I am self-learning Real Analysis from the text, Understanding Analysis by Stephen Abbott. I want to verify the claim: $h(x)=x \sin (1/x)$ is uniformly continuous on $(0,1)$. I'd like some hint (but not the complete proof/solution), on how to progress with this problem.
Intuitively, from the plot of $x \sin (1/x)$. If I fix an $\epsilon > 0$, and pick two points that are no more than a distance $\delta$ apart, we can always find points to their left, which require a smaller $\delta$-response. (Although, this could be wrong.)

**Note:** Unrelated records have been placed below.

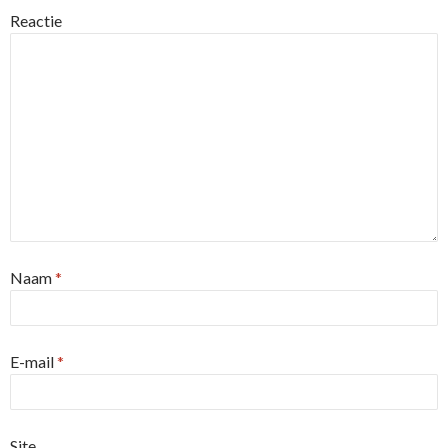
Reactie
Naam
*
E-mail
*
Site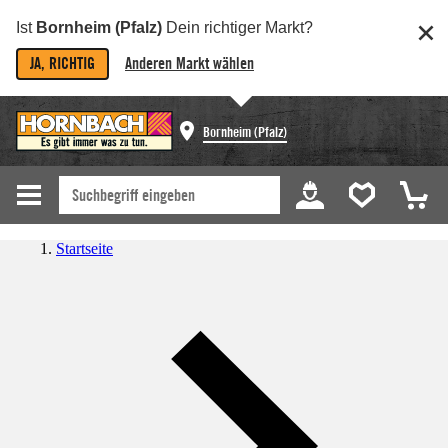
Ist
Bornheim (Pfalz)
Dein richtiger Markt?
JA, RICHTIG
Anderen Markt wählen
Bornheim (Pfalz)
Startseite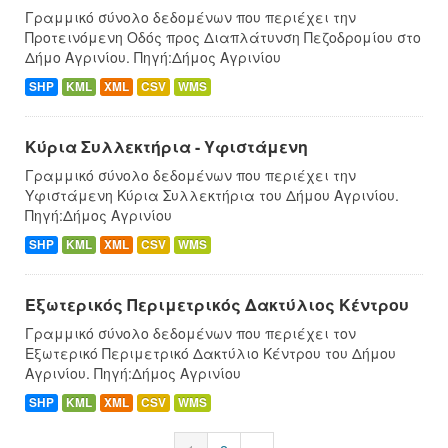
Γραμμικό σύνολο δεδομένων που περιέχει την
Προτεινόμενη Οδός προς Διαπλάτυνση Πεζοδρομίου στο
Δήμο Αγρινίου. Πηγή:Δήμος Αγρινίου
SHP
KML
XML
CSV
WMS
Κύρια Συλλεκτήρια - Υφιστάμενη
Γραμμικό σύνολο δεδομένων που περιέχει την
Υφιστάμενη Κύρια Συλλεκτήρια του Δήμου Αγρινίου.
Πηγή:Δήμος Αγρινίου
SHP
KML
XML
CSV
WMS
Εξωτερικός Περιμετρικός Δακτύλιος Κέντρου
Γραμμικό σύνολο δεδομένων που περιέχει τον
Εξωτερικό Περιμετρικό Δακτύλιο Κέντρου του Δήμου
Αγρινίου. Πηγή:Δήμος Αγρινίου
SHP
KML
XML
CSV
WMS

I tried a couple of things. Let $\epsilon_0 > 0$. Let $(x_n)$ be the sequence defined as $x_n=\frac{1}{\pi/2+2n\pi}$ and $(y_n)$ be the sequence defined as $y_n = \frac{1}{3\pi/2+2n\pi}$. Now, $\lim |x_n - y_n|=0$. But, $|f(x_n)-f(y_n)|=\frac{4}{\pi}\left(\frac{4n+2}{(4n+1)(4n+3)}\right)$. But, this quantity can be made as small as we please.
So, I wonder, if I can prove that $x \sin (1/x)$ is perhaps, uniformly continuous. How do I simplify or prove the inequality $|x \sin (1/x) - y \sin (1/y)|<\epsilon$?